Успенский, всю дорогу надеявшийся, что везет отца, не выдержал. Слезы вдруг сами покатились у него по щекам. Окружившие их менты никак не могли взять в толк, отчего плачет нарушитель, одетый в болотные сапоги и куртку, явно угнавший правительственную машину и, пренебрегая всеми правилами, на скорости около ста пятидесяти километров, не остановившись ни у одного поста ГАИ, прибывший со стариком в форме и при орденах прямо к отделению. Войдя в дежурку, генерал севшим голосом назвал себя, приказал срочно связаться с отрядом ОМОН и выслать бойцов на дачу в Горскую.
Дежурный позвонил в город. Успенский, проклиная бдительность милиции, вновь назвал себя, коротко сказал:
— Нападение на дачу. Там сейчас Выродок, — после чего снова отдал трубку дежурному.
Тот выслушал, отдал какие-то приказания. Генерал уже не слышал его. Ему жутко было подумать, какую картину он застанет в Горской. Одновременно ему вдруг стало нестерпимо стыдно, что он оставил на растерзание Выродку родного отца. Хотя он и понимал, что в той обстановке сделать ничего не мог, голосок внутри предательски шептал: „Ты должен был подставиться и умереть. Это за тобой, а не за стариком приходил ОН. А ты мало того, что не попытался спасти отца, но и заранее хотел бросить его, уйти на рыбалку, оставить отца наедине с Выродком“.
„Неправда, — пытался он возражать самому себе. — Я думал, если уйду, Выродок не станет никого убивать. Ведь ЕМУ был нужен я. Если бы я успел уйти, все бы обошлось!“
Успенский знал, что отчаянно врет самому себе. Что его привела в животный ужас предполагаемая встреча с Выродком и спасал он прежде всего себя. От этих терзаний генералу стало совсем худо. Дежурный предложил ему валидол, Успенский равнодушно взял, посидел, глядя в пустоту, и наконец сказал:
— Надо ехать.
В Горской к нему подошел капитан, возглавлявший опергруппу, сказал:
— Товарищ генерал, может, вам лучше не входить? Там такое!
— Я знаю, — ответил Успенский и добавил: — Я должен войти.
Капитан молча пропустил его, сочувственно посмотрев вслед.
Два охранника, очевидно, были убиты мгновенно. Они лежали рядом. У одного был буквально размозжен череп, как будто по голове ударили кувалдой. Второй был переломлен пополам. Третьего ОН настиг на пороге комнаты. Этот, видно, еще успел выстрелить. У него были оторваны обе руки, свернутая голова свисала набок, как у тряпичной куклы. Четвертого ОН немного не достал и, очевидно, в прыжке ударил ногой в спину. У бойца был сломан хребет. От страшного толчка он пролетел через всю комнатку на верхнем этаже и, сломав перила, вывалился в сад. Он был еще жив и все повторял:
— Я попал в него. Честное слово! Я попал!

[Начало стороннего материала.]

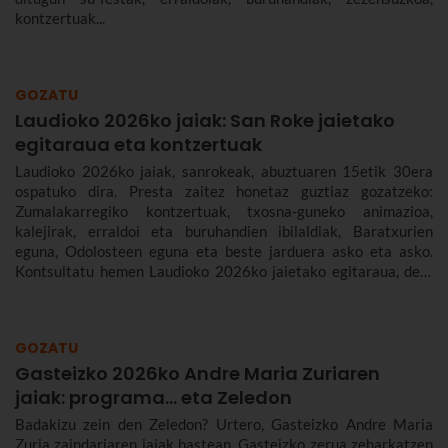
kontzertuak...
GOZATU
Laudioko 2026ko jaiak: San Roke jaietako
egitaraua eta kontzertuak
Laudioko 2026ko jaiak, sanrokeak, abuztuaren 15etik 30era
ospatuko dira. Presta zaitez honetaz guztiaz gozatzeko:
Zumalakarregiko kontzertuak, txosna-guneko animazioa,
kalejirak, erraldoi eta buruhandien ibilaldiak, Baratxurien
eguna, Odolosteen eguna eta beste jarduera asko eta asko.
Kontsultatu hemen Laudioko 2026ko jaietako egitaraua, den-
denaren berri izan dezazun.
GOZATU
Gasteizko 2026ko Andre Maria Zuriaren
jaiak: programa… eta Zeledon
Badakizu zein den Zeledon? Urtero, Gasteizko Andre Maria
Zuria zaindariaren jaiak hastean, Gasteizko zerua zeharkatzen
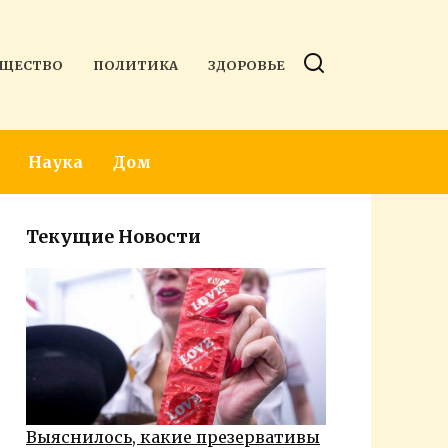
ЩЕСТВО
ПОЛИТИКА
ЗДОРОВЬЕ
Наука
Дом
Текущие Новости
Выяснилось, какие презервативы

Конечно, точно установить, действительно ли Выродок ранен было невозможно. Оставалось надеяться.
Самое страшное зрелище ждало генерала внизу.
Его отец был прибит гвоздями к стене дома. Причем гвозди торчали не только из рук и ног. Огромный гвоздь был вбит прямо в лоб Михаилу Павловичу. Так что череп раскололся, и по лицу растеклись кровь и мозг. Одежда со старика была снята, половые органы отрезаны и вставлены в рот второй жертве, распростертой на столе, с которого смахнули бутылки и трапезу. Друг Михаила Павловича тоже был прибит к столу и перед смертью зверски изнасилован. На месте ануса зияла кровавая дыра. На груди у всех жертв были сделаны змеевидные разрезы.